Marco sgranò gli occhi. Non ci poteva credere. L’aveva richiamato.

- I… io.. – balbettò Marco

- Dai, non te la prendere che scherzavo. A proposito, credo che non ci siamo presentati. Io sono Martin, e tu sei Marco, giusto? –

- S… sì. Marco, già. – disse Marco, annuendo e mettendosi a gambe incrociate sul letto.

- Sai Marco… - incominciò Martin – …ti ho dato il mio numero perché avevo voglia di conoscerti. Purtroppo a causa dell’incidente che hai avuto non c’è stato tempo, quindi ho pensato che avremmo potuto conoscerci in un secondo momento. –

- B… beh, è stata una… una buona idea. – Ancora la balbuzie. Quando era emozionato (e in quel momento lo era parecchio), Marco aveva la tendenza a balbettare come un disco rotto. Ridacchiò per stemperare l’emozione, ma si diede del cretino per essere così poco capace di controllare le emozioni.
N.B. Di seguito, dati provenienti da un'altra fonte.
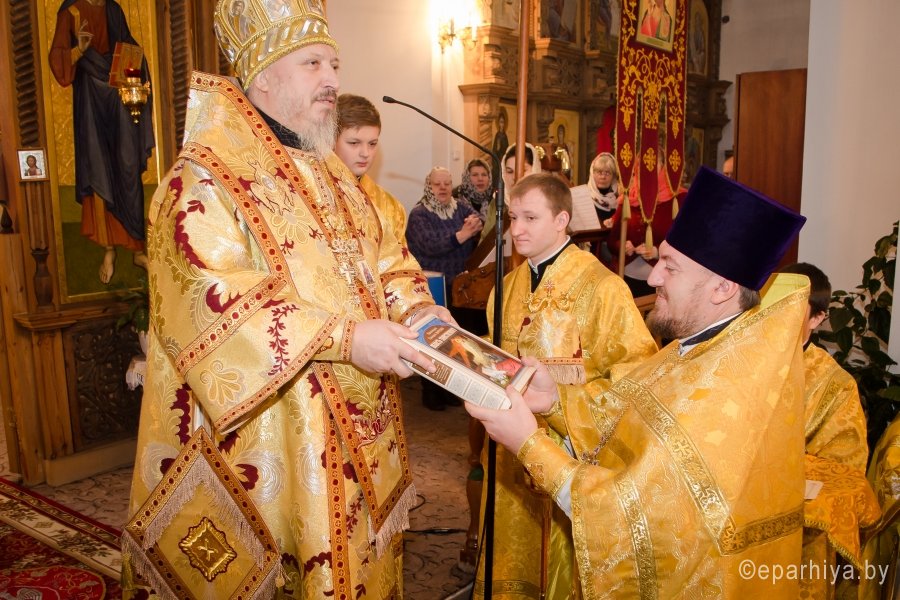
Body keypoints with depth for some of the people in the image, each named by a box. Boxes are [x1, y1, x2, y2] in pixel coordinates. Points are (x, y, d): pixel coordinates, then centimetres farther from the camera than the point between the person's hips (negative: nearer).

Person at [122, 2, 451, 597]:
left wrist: (416, 309, -7)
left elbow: (385, 258, 14)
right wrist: (343, 336, -28)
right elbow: (214, 301, -24)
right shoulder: (205, 178, -12)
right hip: (270, 437, -7)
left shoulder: (332, 173, 14)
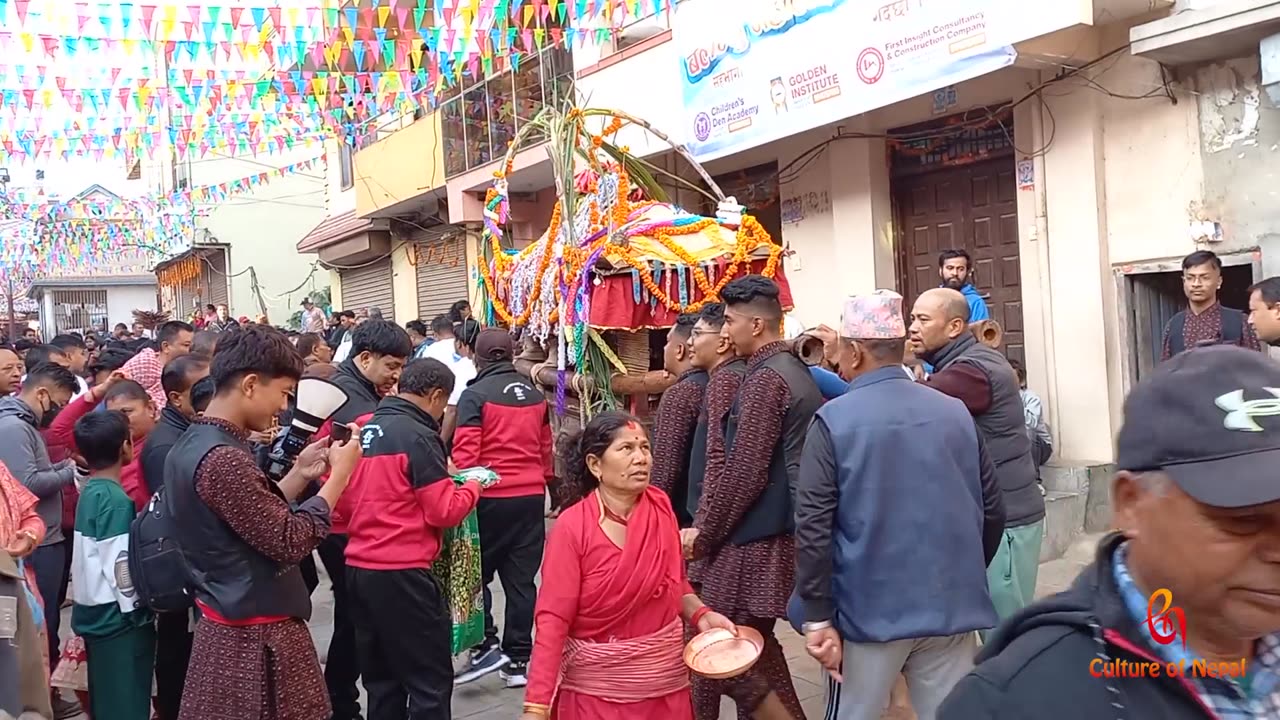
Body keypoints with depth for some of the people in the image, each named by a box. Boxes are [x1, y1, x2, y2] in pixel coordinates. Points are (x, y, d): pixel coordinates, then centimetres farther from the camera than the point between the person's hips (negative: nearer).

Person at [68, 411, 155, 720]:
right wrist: (137, 610, -11)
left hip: (95, 611, 9)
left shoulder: (89, 492, 7)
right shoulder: (116, 500, -19)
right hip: (117, 616, -9)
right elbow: (120, 567, -20)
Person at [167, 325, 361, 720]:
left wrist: (300, 474, 7)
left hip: (226, 625, 10)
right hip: (258, 635, -10)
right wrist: (339, 476, -15)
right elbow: (290, 541, -23)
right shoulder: (223, 459, -23)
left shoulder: (189, 446, 8)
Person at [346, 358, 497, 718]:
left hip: (359, 568, 8)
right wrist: (474, 486, 4)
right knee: (431, 680, 2)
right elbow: (444, 512, -13)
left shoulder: (365, 430, 9)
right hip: (402, 574, -8)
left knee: (382, 680, 16)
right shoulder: (418, 436, -13)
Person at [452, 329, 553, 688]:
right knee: (521, 578, 9)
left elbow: (465, 451, -12)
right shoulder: (535, 395, 10)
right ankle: (519, 659, 13)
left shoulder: (474, 394, -6)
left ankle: (486, 647, 3)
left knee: (476, 573, 11)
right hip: (531, 496, 5)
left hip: (491, 497, -5)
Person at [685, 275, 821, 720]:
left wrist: (703, 534, -9)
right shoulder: (797, 371, 13)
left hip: (751, 541, -10)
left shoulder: (764, 379, -15)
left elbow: (744, 473, -20)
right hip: (778, 533, 10)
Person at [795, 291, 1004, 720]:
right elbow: (992, 512, 9)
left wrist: (818, 618, -8)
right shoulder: (956, 413, 3)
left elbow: (813, 527, -13)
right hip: (950, 609, 4)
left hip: (871, 611, -3)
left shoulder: (834, 421, -9)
- Che ne diresti se un giorno di questi ci vedessimo e ti offrissi un aperitivo? – propose Martin. Marco stette zitto per un momento.
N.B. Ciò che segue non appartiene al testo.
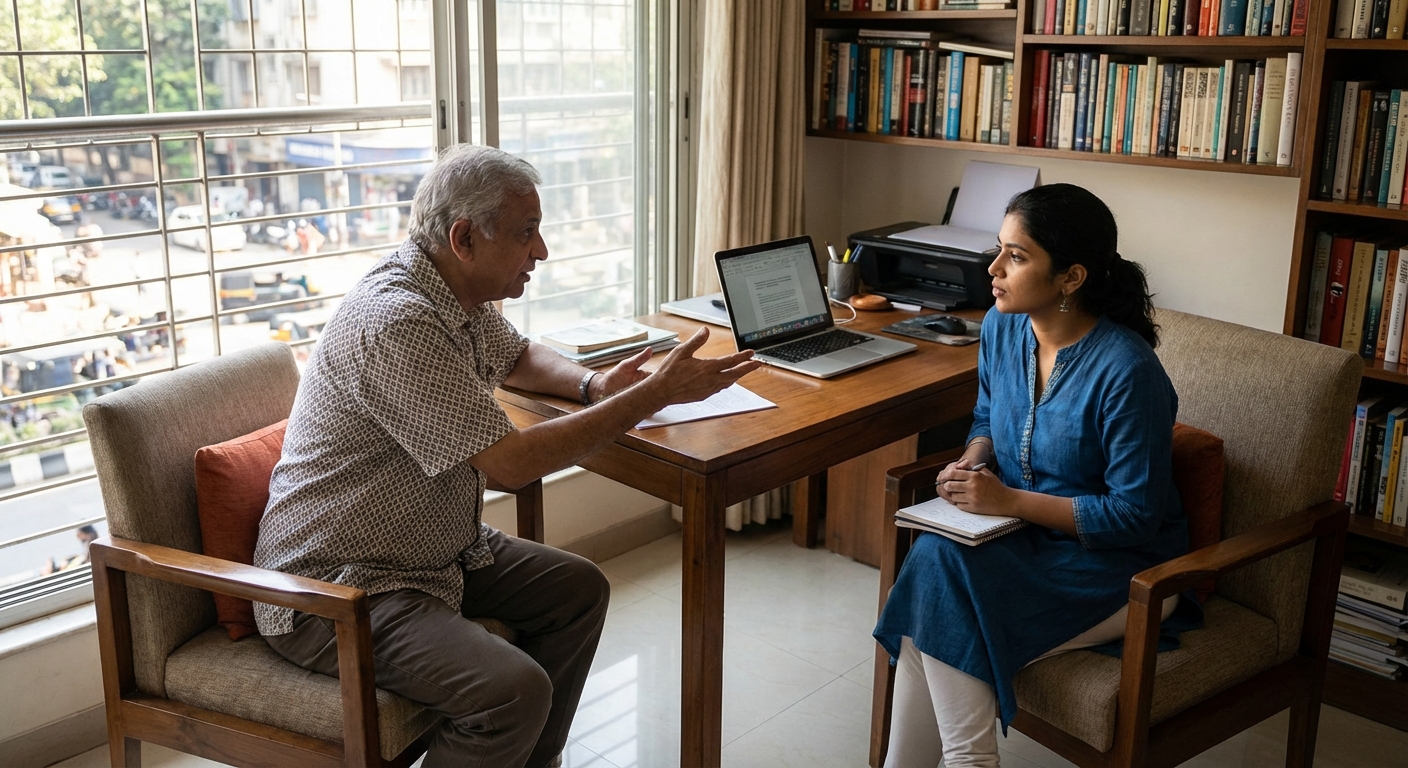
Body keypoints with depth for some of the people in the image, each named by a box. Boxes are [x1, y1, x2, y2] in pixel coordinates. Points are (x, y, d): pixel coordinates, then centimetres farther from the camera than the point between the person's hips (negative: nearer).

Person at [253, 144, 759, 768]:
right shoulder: (397, 322, -27)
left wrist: (593, 385, 3)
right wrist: (656, 393, -22)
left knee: (579, 589, 11)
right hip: (333, 591, -10)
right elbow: (512, 463, -27)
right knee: (515, 689, -27)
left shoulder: (459, 292, 4)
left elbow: (517, 357, 26)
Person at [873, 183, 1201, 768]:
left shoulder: (1126, 370, -23)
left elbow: (1135, 514, -19)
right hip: (1026, 537, 6)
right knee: (934, 561, -25)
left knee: (942, 575, -27)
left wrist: (1009, 500, -23)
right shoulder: (1002, 328, -2)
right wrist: (971, 461, -5)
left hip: (1118, 565, -6)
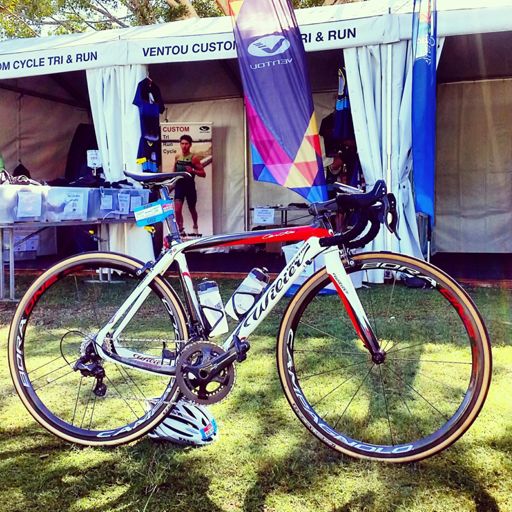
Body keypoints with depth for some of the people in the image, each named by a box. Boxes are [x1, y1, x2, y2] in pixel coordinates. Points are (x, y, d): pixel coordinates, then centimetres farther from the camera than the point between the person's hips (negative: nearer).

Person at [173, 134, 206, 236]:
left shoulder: (194, 158, -7)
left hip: (190, 186, -2)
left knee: (192, 209, 16)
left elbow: (203, 174, -9)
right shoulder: (177, 157, 6)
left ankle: (195, 227, 41)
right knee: (177, 210, -14)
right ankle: (180, 230, -4)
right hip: (179, 185, 2)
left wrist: (193, 171, -25)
- Ehi, sei ancora lì, dolcezza? –

- Eh? S… sì sì sì sì. Sono ancora qui! – si affrettò a dire Marco – Certo, per me va bene! A che ora, e dove? – Si diede ancora del cretino, e si domandò se Martin non stesse facendo lo stesso.

- Così mi piaci, dolcezza. Allora... facciamo al Bar della Ferrovia, quello vicino alla stazione, domani alle sette, ok? –

- O… ok! Ci sarò. –

- Grazie bello… e … mi raccomando, non mancare. – disse Martin, e Marco immaginò che gli avesse fatto l’occhiolino.
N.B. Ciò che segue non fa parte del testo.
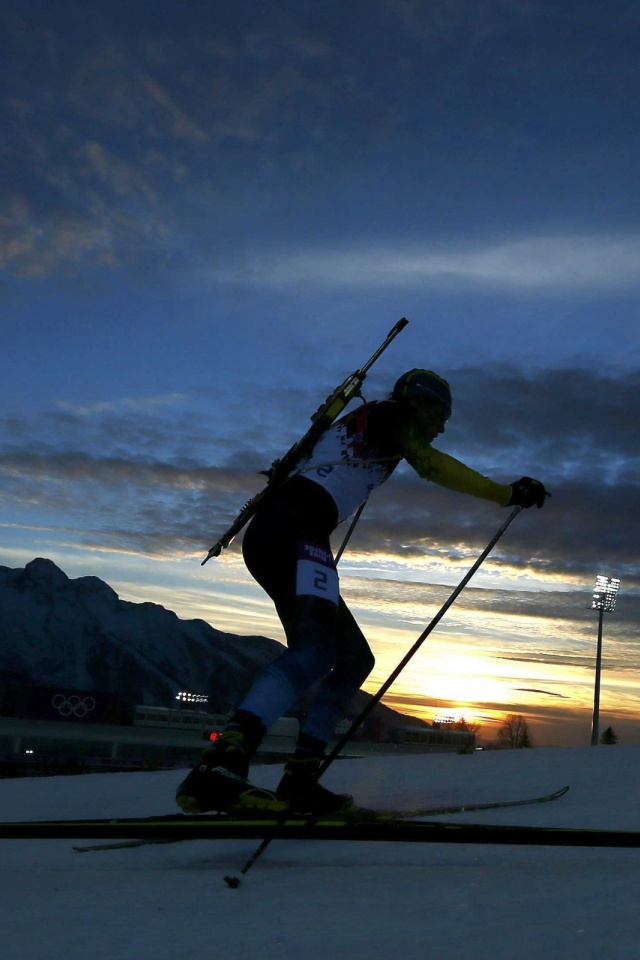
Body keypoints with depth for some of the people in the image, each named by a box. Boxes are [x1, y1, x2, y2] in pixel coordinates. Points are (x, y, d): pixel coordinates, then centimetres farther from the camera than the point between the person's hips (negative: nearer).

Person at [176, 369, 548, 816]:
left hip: (270, 533, 10)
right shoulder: (392, 414, 7)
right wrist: (508, 492, -5)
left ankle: (298, 781, -1)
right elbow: (431, 464, -7)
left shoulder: (358, 424, 32)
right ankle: (221, 766, -48)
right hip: (294, 531, -10)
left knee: (355, 658, 9)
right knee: (316, 648, -30)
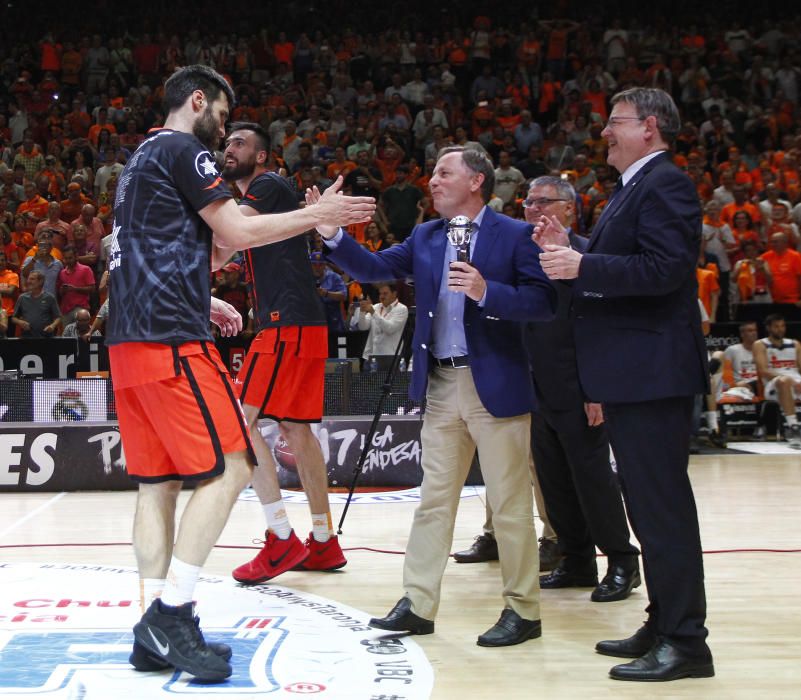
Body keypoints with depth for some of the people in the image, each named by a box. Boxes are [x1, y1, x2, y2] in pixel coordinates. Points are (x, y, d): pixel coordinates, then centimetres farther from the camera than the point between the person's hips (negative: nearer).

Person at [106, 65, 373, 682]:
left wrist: (202, 302, 26)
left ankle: (156, 636, 7)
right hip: (172, 340, -10)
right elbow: (238, 231, -10)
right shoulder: (183, 148, -3)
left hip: (129, 341, 10)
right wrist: (320, 214, -1)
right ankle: (172, 610, -13)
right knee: (228, 469, -8)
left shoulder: (142, 158, 26)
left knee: (158, 482, 7)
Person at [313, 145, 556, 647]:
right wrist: (333, 235, -10)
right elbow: (375, 268, 4)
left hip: (495, 386, -5)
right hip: (440, 386, 6)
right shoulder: (425, 238, 13)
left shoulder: (515, 235, -4)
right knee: (433, 499, 10)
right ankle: (418, 605, 16)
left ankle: (523, 611, 11)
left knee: (511, 504, 2)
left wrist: (486, 292, -24)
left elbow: (543, 302, -12)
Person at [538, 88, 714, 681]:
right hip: (633, 373, 11)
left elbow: (666, 269, -24)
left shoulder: (665, 184, -12)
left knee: (664, 506, -7)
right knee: (650, 505, 16)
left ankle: (685, 643, -1)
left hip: (654, 372, -11)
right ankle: (663, 626, 26)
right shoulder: (634, 188, 18)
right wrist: (568, 253, 7)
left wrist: (583, 266, -23)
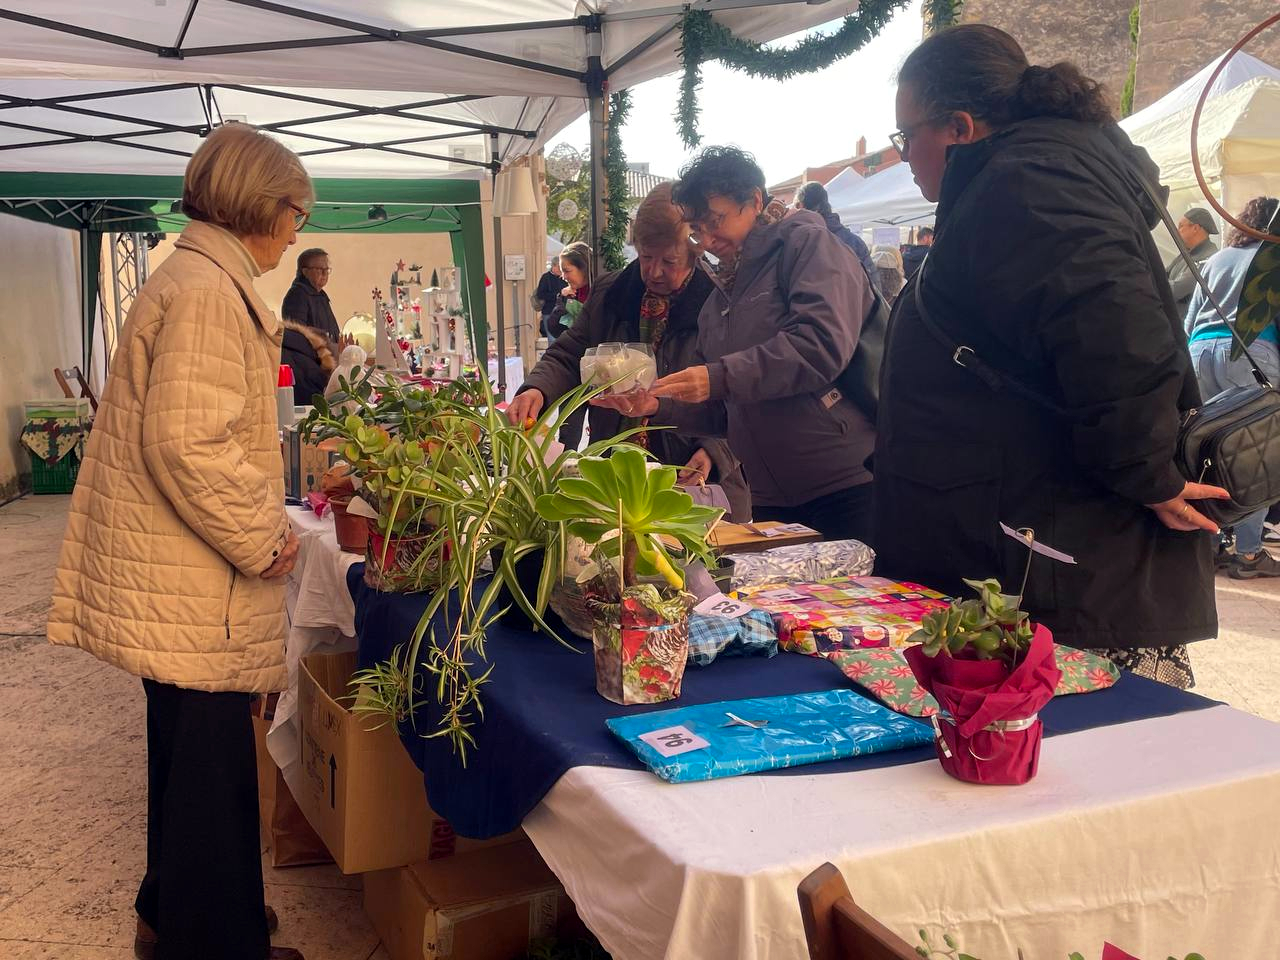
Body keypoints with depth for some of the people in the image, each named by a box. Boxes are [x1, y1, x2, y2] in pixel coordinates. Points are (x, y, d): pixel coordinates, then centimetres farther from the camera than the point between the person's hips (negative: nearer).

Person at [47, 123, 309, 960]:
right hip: (191, 581, -10)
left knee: (190, 750, 21)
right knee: (209, 759, 2)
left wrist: (261, 520, 17)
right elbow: (185, 443, -26)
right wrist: (261, 540, -16)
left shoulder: (202, 280, 14)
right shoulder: (206, 291, -18)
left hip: (179, 575, 10)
- N… non mancherò, stanne certo! C… ciao…! – concluse Marco, e Martin chiuse la chiamata ridacchiando.

Una volta chiusa la comunicazione, Marco si sentì al settimo cielo. Quel bel ragazzo l’aveva invitato a prendere un aperitivo, non era un sogno! E la sua voce, il suo sguardo, il suo carisma… lo prendevano troppo. Talmente tanto al punto che chiuse gli occhi e s’immaginò vestito di bianco, insieme a lui che lo portava via con un cavallo bianco… con Manuel che annuiva soddisfatto e tutti che lo salutavano. Si beò nell’immaginare quella scena più e più volte, sognando Martin e pensando a come vestirsi per l’incontro. Finalmente, dopo tanto tempo, si sentiva un po’ meglio.

Ma sarebbe stato veramente bene come immaginava, con Martin?